Document section:
'''

ANY bow dry fired will be loud and generate lots of vibration, because there is no arrow to absorb all the energy.  I am sure you have probably been told this now, but you should NEVER dry fire any bow.

You should definitely get this thing checked out thoroughly before shooting it again.  If the dry-fire caused a hairline crack in the limbs, it could come apart on you later.


----------



## gregg (Jul 15, 2011)

I have a Proline from the early 1990's I haven't hunted with it for years, going to shoot it tomorrow and see if it stays together I used to shoot it very successfully in 3D tournaments back in Florida, it was a tack driver, love that bow but it is LOUD. My son has a newer Bowtech and that thing is amazing, wow, quiet, fast, accurate, makes mine look like a slug and sound like a grenade.


----------



## dtala (Jul 15, 2011)

I hunt every year with a 1969 Bear Take Down recurve, killed a deer most every year with it.

  troy


----------



## Rebel 3 (Jul 15, 2011)

'''

Questions to answer:
(A) According to the archery forum thread, why does a dry-fired bow make so much noise and vibration?
(B) Extend the archery forum thread from the point where it stops.
The records that follow have no connection to the archery forum thread.

Given entries:
'''

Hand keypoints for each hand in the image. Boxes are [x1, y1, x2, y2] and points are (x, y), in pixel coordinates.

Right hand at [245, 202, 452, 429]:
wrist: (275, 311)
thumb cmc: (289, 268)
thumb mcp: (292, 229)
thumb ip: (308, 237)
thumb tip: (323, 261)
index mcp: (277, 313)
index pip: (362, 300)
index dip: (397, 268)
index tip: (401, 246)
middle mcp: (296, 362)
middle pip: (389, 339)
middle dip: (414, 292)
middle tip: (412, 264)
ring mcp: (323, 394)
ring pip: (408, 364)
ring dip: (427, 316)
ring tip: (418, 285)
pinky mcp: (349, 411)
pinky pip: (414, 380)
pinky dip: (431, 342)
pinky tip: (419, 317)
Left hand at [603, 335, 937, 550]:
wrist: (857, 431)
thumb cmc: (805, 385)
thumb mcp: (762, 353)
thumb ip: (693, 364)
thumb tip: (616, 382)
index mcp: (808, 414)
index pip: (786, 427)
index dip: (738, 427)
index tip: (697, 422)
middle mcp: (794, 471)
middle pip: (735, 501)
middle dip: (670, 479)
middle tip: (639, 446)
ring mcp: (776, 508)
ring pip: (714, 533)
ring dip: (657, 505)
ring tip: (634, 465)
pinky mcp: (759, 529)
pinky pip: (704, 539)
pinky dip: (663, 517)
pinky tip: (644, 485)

'''
'''

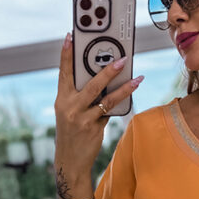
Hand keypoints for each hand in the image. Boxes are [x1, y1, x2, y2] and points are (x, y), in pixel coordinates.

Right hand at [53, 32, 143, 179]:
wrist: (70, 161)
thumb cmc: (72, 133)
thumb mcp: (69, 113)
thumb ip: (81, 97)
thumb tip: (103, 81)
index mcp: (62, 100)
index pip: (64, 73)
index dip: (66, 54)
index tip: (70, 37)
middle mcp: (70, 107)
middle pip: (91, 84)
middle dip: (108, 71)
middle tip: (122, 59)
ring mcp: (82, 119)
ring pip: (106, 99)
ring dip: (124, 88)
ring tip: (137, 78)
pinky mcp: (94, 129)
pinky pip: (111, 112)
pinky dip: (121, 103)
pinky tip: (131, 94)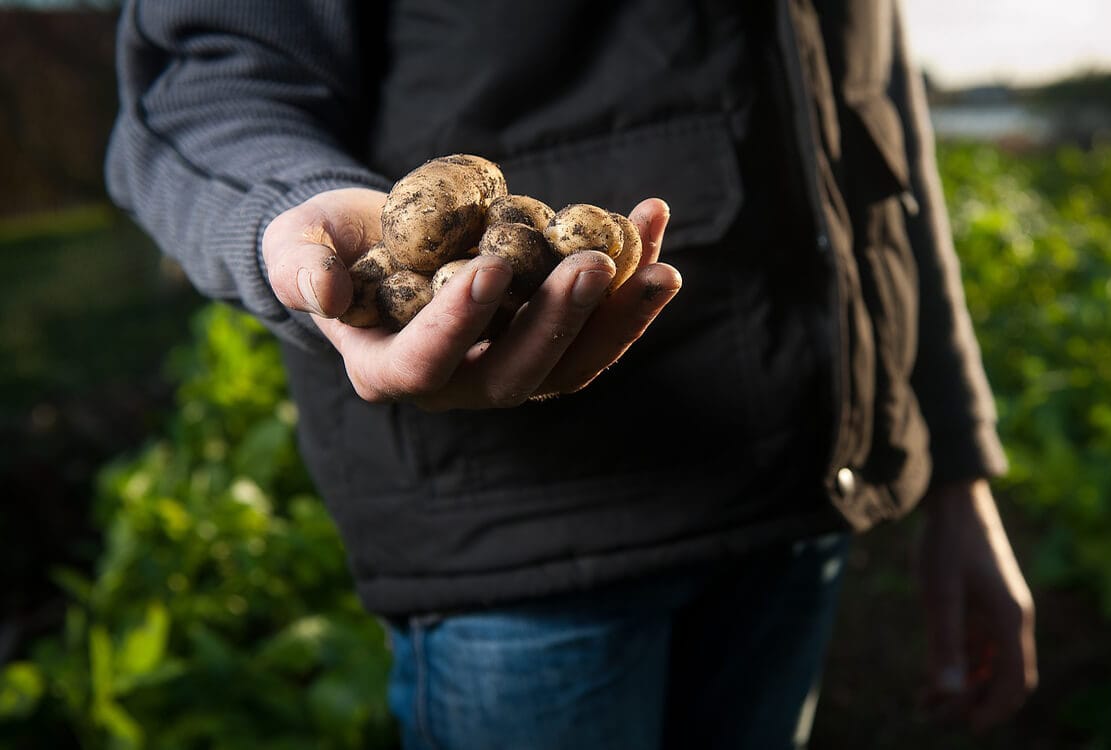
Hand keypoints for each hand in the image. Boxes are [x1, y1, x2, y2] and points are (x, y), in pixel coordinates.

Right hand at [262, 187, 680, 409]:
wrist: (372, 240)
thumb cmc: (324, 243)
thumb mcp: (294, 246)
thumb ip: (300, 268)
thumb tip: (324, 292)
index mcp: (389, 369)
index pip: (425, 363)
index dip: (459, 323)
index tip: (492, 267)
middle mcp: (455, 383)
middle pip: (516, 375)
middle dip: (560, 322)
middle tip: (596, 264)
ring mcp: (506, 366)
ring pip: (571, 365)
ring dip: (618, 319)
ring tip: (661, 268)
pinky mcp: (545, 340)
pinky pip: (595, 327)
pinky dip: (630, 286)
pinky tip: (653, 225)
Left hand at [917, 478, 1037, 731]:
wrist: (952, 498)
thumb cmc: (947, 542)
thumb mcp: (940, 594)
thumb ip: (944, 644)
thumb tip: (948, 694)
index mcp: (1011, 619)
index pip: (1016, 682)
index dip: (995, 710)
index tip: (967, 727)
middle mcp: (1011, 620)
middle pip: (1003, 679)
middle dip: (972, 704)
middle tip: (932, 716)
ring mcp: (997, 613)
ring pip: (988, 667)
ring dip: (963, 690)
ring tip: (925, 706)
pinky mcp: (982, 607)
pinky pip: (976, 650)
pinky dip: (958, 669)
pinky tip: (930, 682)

'''

Answers by task:
(A) There is no arrow to absorb all the energy.

(B)
I shoot an old mathews.  I think it is called a Q2.  I put a new string on it and it shoots good out to 40 yards.  I dont try to shoot farther, but I am sure it would.  At 30 yards I can put most of the arrows almost touching, which will work for me just as good as a new one.  It is fast enough and not real loud.  I have killed the only two I have shot at with it since I swapped bows.


----------



## FVR (Jul 15, 2011)

1967 Bear Kodiak Hunter, 58" and 65lbs shooting carbons.


----------



## dtala (Jul 15, 2011)

FVR said:


> 1967 Bear Kodiak Hunter, 58" and 65lbs shooting carbons.


----------



## Georgia71 (Jul 19, 2011)

*dtala*

I hope you have that pic in a frame! Love to see the younguns involved !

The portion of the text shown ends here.